From the Editor
While the debate over Napster and its use of peer-to-peer networking protocols to share music files across the Internet raged last year, long-time proponents of the nearly forgotten communication method had a message: this will be far bigger than merely sending the latest Rage Against the Machine ditty from one PC to another.
If a recent development in the collaborative computing world is any indication, those proponents’ predictions will be coming to fruition perhaps sooner than even they expected.
Last month, Microsoft invested US$51 million in Groove Networks, a firm that offers inter-enterprise collaboration products by way of a peer-to-peer infrastructure.
Groove’s software and services allow users to share data that is automatically encrypted in shared environments that users can access after submitting a “passphrase” for entry. Users can work together in these shared spaces either in real-time, online environments or offline at whatever time they choose.

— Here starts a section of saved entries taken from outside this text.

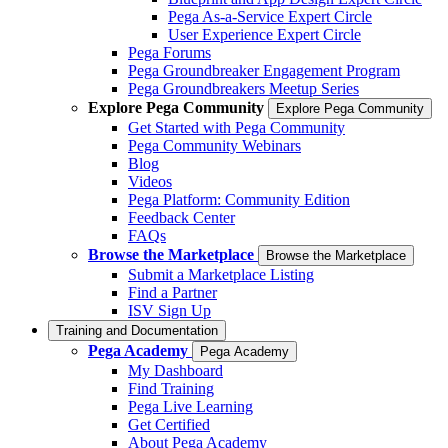
Pega As-a-Service Expert Circle
User Experience Expert Circle
Pega Forums
Pega Groundbreaker Engagement Program
Pega Groundbreakers Meetup Series
Explore Pega Community
Explore Pega Community
Get Started with Pega Community
Pega Community Webinars
Blog
Videos
Pega Platform: Community Edition
Feedback Center
FAQs
Browse the Marketplace
Browse the Marketplace
Submit a Marketplace Listing
Find a Partner
ISV Sign Up
Training and Documentation
Pega Academy
Pega Academy
My Dashboard
Find Training
Pega Live Learning
Get Certified
About Pega Academy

Any data that comes out of such sessions is saved and synchronized on users’ systems.
With products such as Groove’s, what we’re seeing is the next step in the renaissance of peer-to-peer, a methodology which had, for the better part of the 1990s, been overshadowed by other newfangled and revolutionary networking protocols, most notably IP. The simplicity of peer-to-peer communication, however, was just too good to be true for IS managers longing for a return to simpler, less-complex computing environments in which to work. When the Napster phenomenon began sweeping the world using P2P in 2000, peer-to-peer was given the proverbial killer app that it needed to bring those advantages into the limelight.
Although ethical and financial controversies soon grew up around the practice of swapping songs across the Internet, P2P had been given a major jolt of energy, and companies, both upstarts and old hands, began to see the opportunities it carried with it.
With the Microsoft-Groove announcement of last week, peer-to-peer has received another positive endorsement on its path back to being a core piece of the enterprise networking puzzle. It could very well be the case that Groove’s collaborative technologies somehow end up being a part of Microsoft’s collaborative offerings. If, like so many other Microsoft platforms (i.e. NetMeeting), it eventually gets bundled with the various Windows operating systems, look for peer-to-peer to be adopted by thousands of users – even if they weren’t actively looking for it.
If this is how things turn out in the collaborative computing world, the die-hard fans of peer-to-peer networking will have all the more reason to say, “I told you so.”